# K-NEAREST NEIGHBOURS FROM SCRATCH


Imports

In [1]:
import numpy as np
import pandas as pd
from collections import Counter
import random

#### Reading the files and shuffling 

Datasets contains duplicate elements. glass.csv contains 1, Concrete_Data_Yeh.csv contains 25. Duplicate keys removed because they causes wrong decisions and unstability.

In [2]:
df = pd.read_csv("glass.csv")
df = df.drop_duplicates() #removeing duplicate rows
df.drop(['Type'], 1)  # dropping the results

full_data = df.astype(float).values.tolist()  # converting data to list
random.shuffle(full_data)

df2 = pd.read_csv("Concrete_Data_Yeh.csv")
df2 = df2.drop_duplicates() #removeing duplicate rows
df2.drop(['csMPa'], 1)  # dropping the results
df2 = df2.drop_duplicates()

full_data_concrete = df2.astype(float).values.tolist()  # converting data to list
random.shuffle(full_data_concrete)

Finding max and min values in row for normalization calculation

In [3]:
def dataset_min_max(dataset):  # min and max finder
    minmax = list()
    for i in range(len(dataset[0])):
        col_values = [row[i] for row in dataset]
        value_min = min(col_values)
        value_max = max(col_values)
        minmax.append([value_min, value_max])
    return minmax

Applying normalization formula for rangeing values between 0-1

In [4]:
def normalization(dataset, min_max):
    for row in dataset:
        for i in range(len(row) - 1):
            row[i] = (row[i] - min_max[i][0]) / (min_max[i][1] - min_max[i][0])

Splits the data given number of folds.
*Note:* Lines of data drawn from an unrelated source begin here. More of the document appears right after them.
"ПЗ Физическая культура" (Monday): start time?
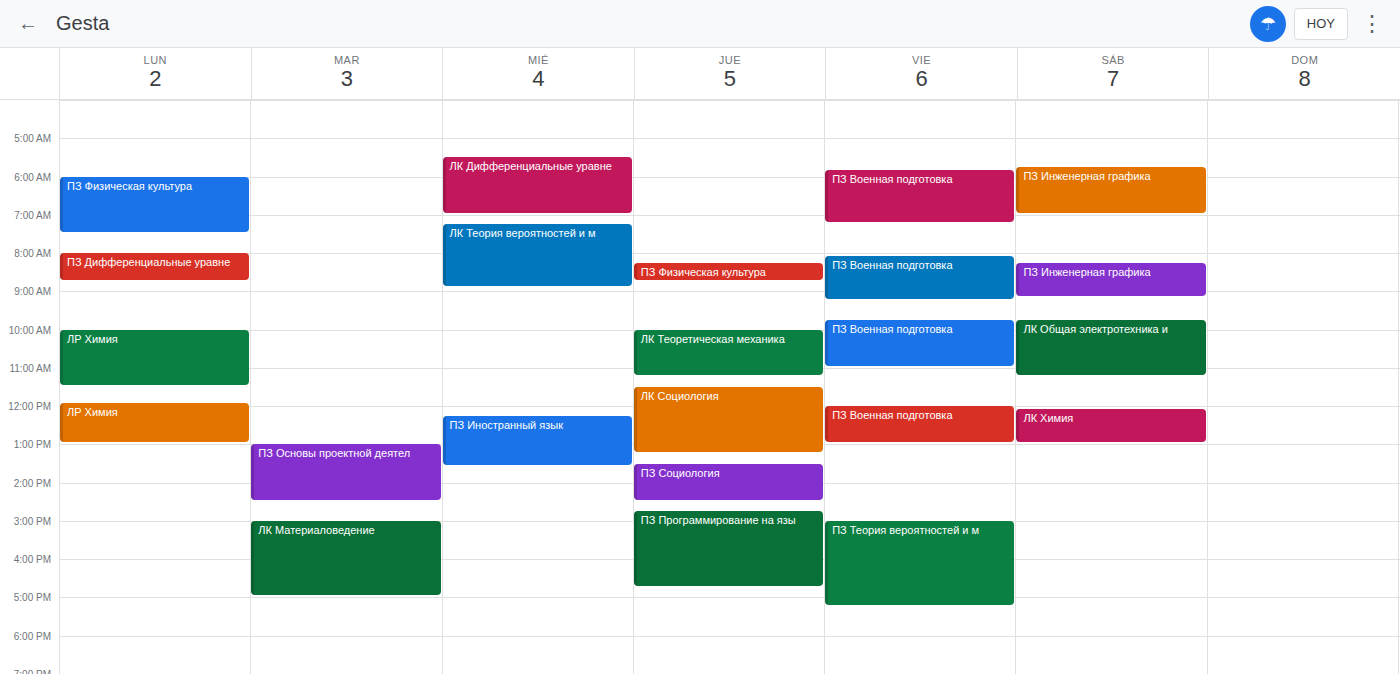
6:00 AMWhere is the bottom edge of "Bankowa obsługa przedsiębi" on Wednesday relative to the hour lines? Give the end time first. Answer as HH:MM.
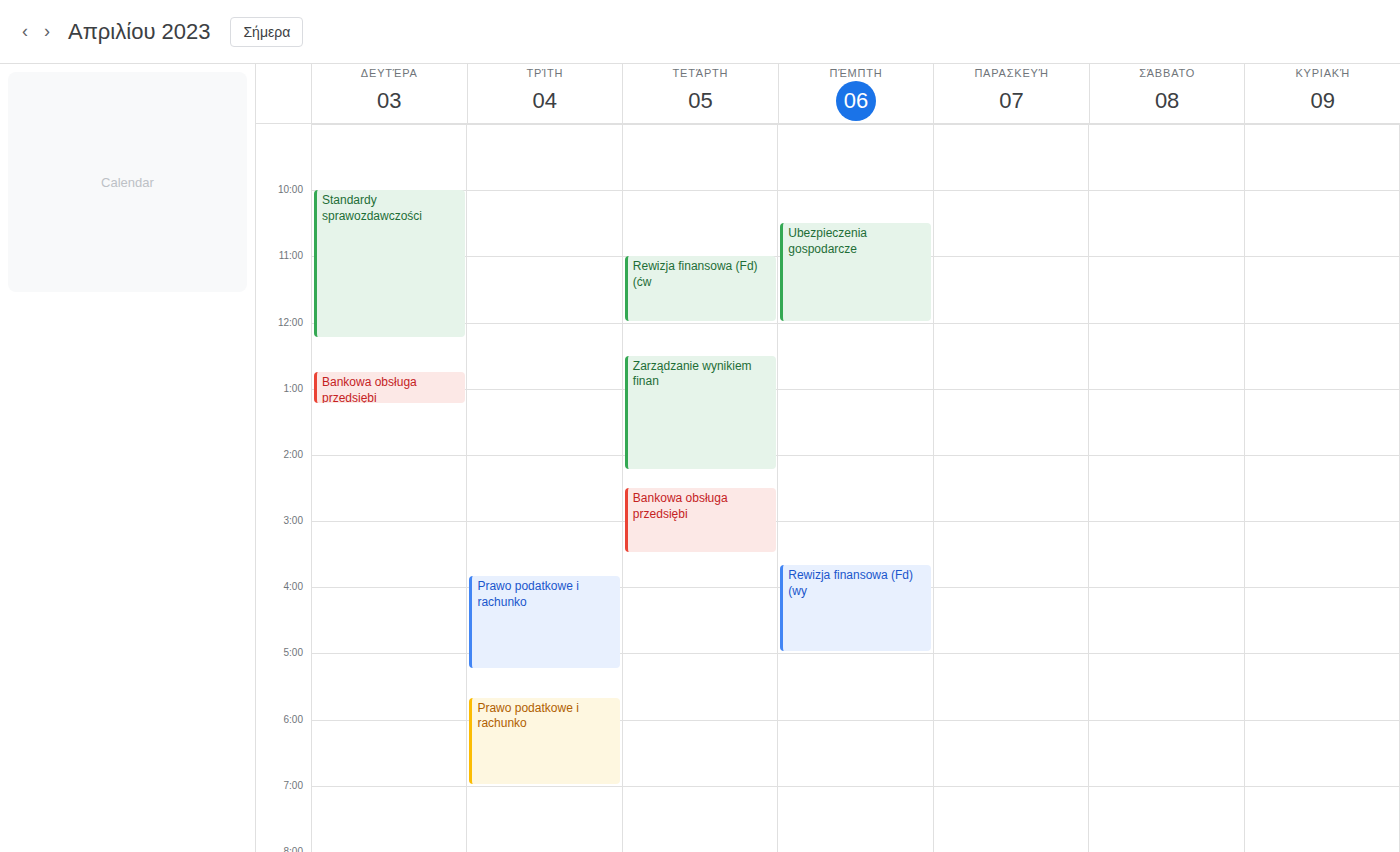
15:30 -- halfway between the 15:00 and 16:00 lines.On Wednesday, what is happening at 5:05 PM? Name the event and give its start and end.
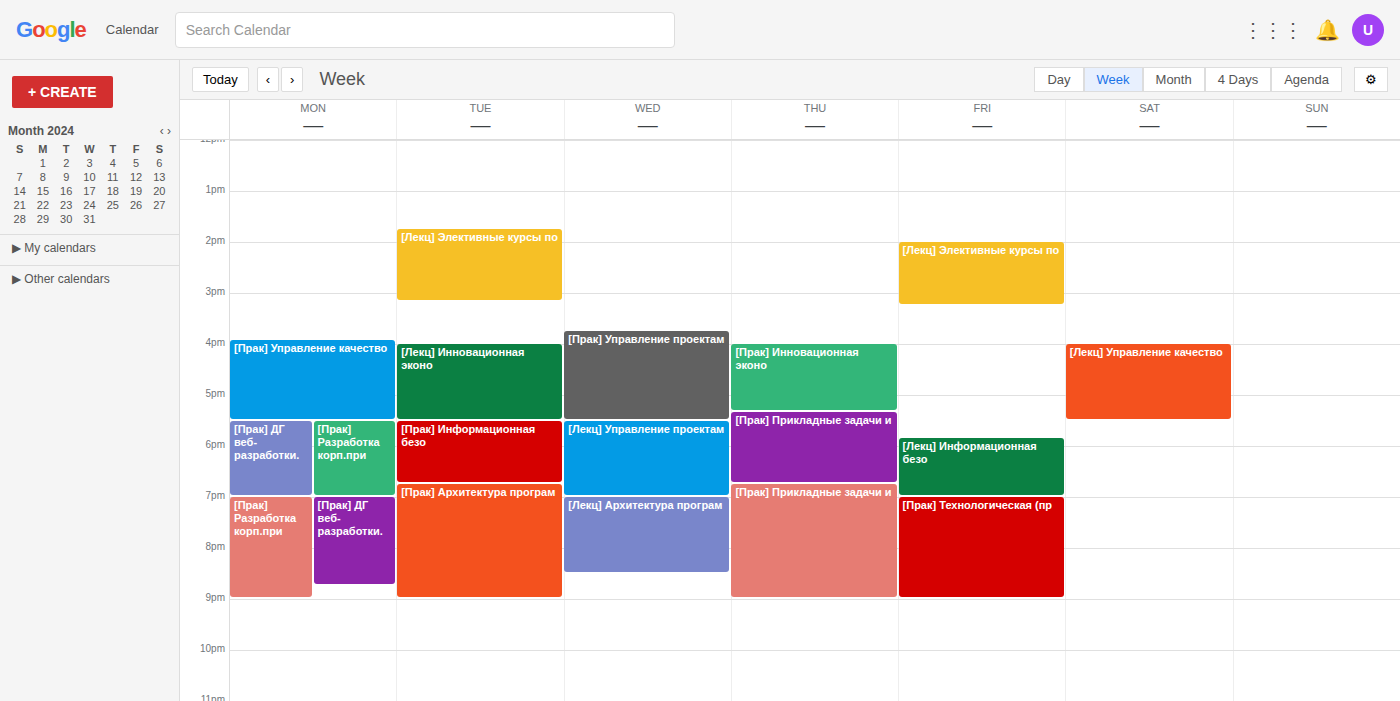
"[Прак] Управление проектам", 3:45 PM to 5:30 PMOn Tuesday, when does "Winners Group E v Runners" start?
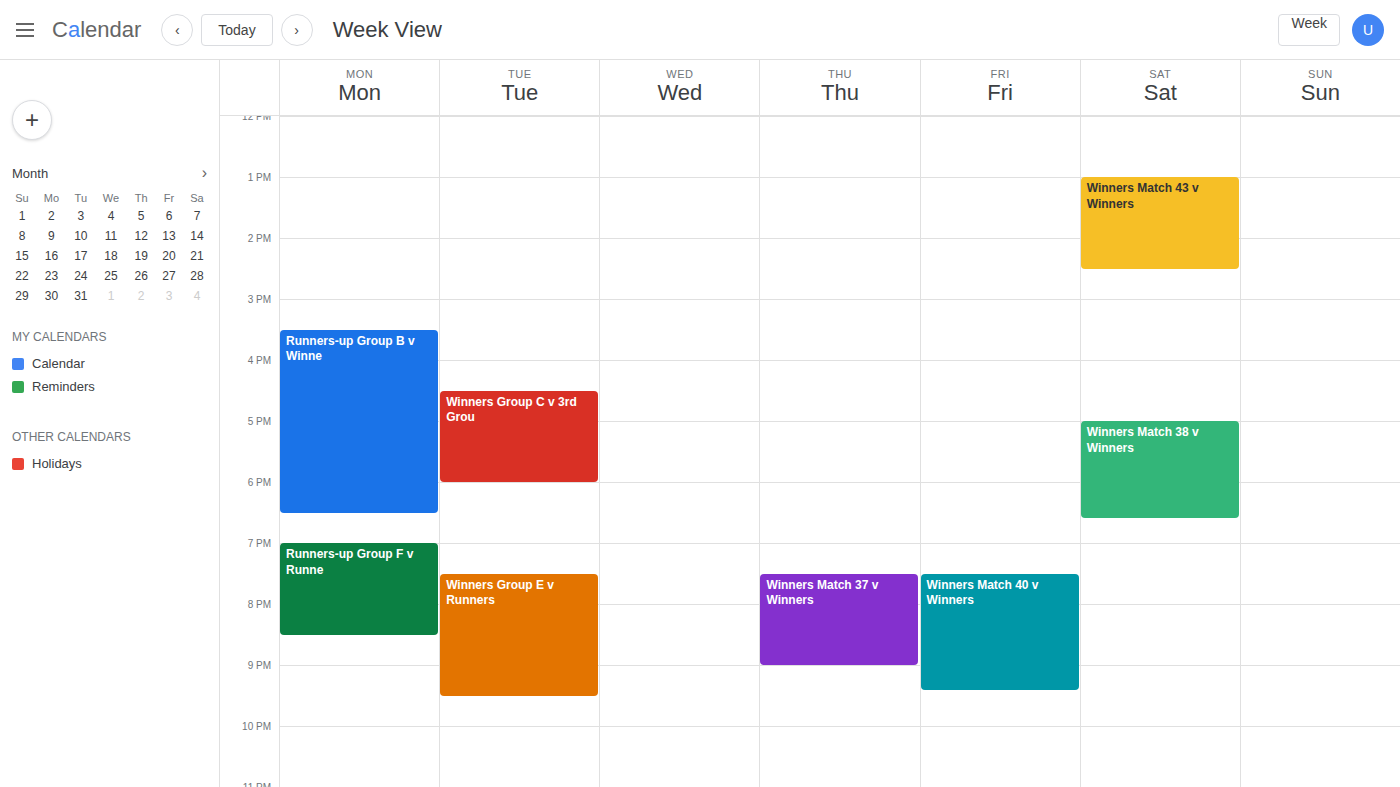
7:30 PMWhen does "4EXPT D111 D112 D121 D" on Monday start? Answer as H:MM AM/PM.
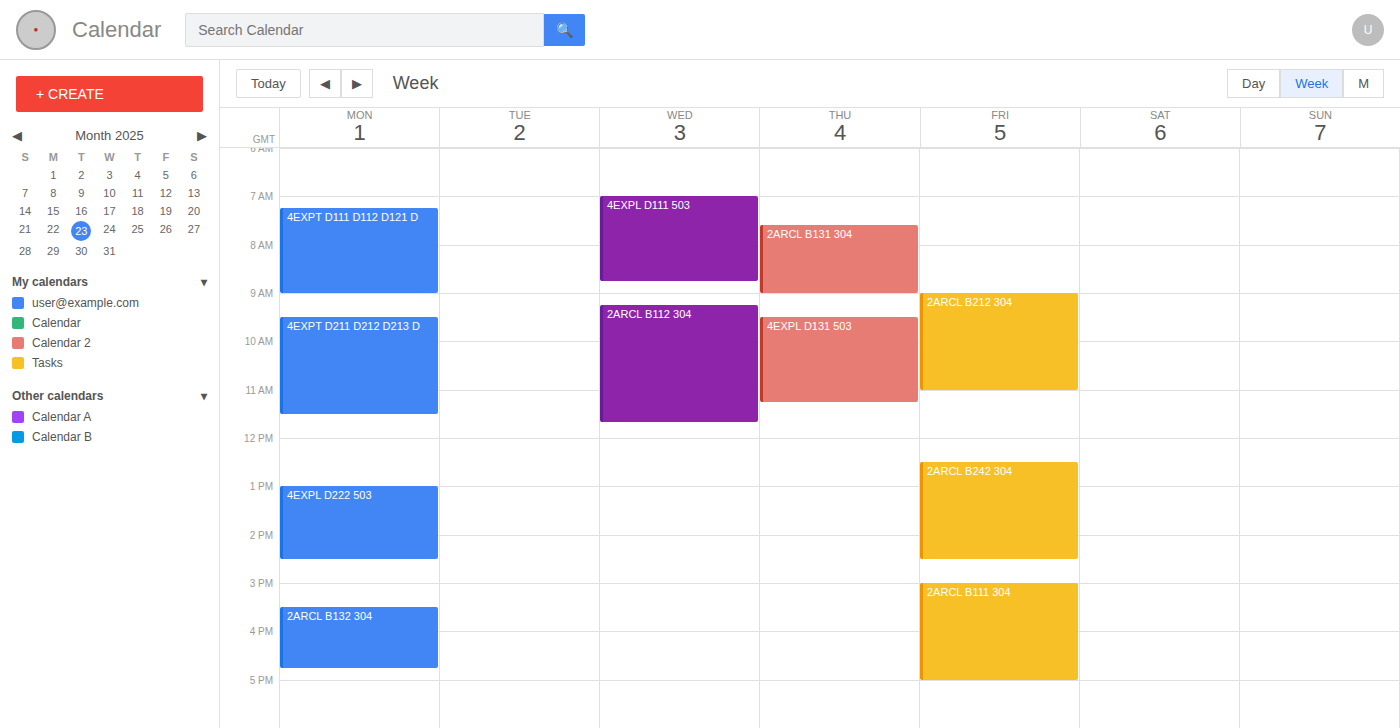
7:15 AM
Returns all folds in in a list

In [5]:
def k_fold_split(dataset, k_fold): # splitting data into folds
    dataset_split = list()
    dataset_copy = list(dataset)
    fold_size = int(len(dataset) / k_fold)
    for _ in range(k_fold):
        fold = list()
        while len(fold) < fold_size:
            index = 0     #random.randrange(len(dataset_copy))
            fold.append(dataset_copy.pop(index))
            index += 1
        dataset_split.append(fold)
    return dataset_split


#### K-Nearest Neigbors Classification

We used Numpy's linear algebra norm for faster calculation. It performs better than standart euclidean distance
formula. In result they are same.
Counter.most_common function finds most common vote and function returns the vote

In [6]:
def k_nearest_neighbors(data, predict, k):
    distances = []
    for group in data:
        for features in data[group]:
            euclidean_distance = np.linalg.norm(np.array(features) - np.array(predict)) # using numpy euclidian distance for faster calculation
            distances.append([euclidean_distance, group])

    votes = [i[1] for i in sorted(distances)[:k]]
    vote_result = Counter(votes).most_common(1)[0][0]
    return vote_result

#### Weighted K-Nearest Neigbors Classification

We used 1/distance method for creating weights. To avoid zero division error, if euclidean distance = 0, we assigned weight as 1 / 0.001.
We combined weights if they in same class, then result returned 

In [7]:
def weighted_k_nearest_neighbors(data, predict, k):

    distances = []
    for group in data:
        for features in data[group]:
            euclidean_distance = np.linalg.norm(np.array(features) - np.array(predict))
            #distances.append([1 / euclidean_distance, group])
            if(euclidean_distance == 0):
                distances.append([1/0.001, group])
            else:
                distances.append([1 / euclidean_distance, group])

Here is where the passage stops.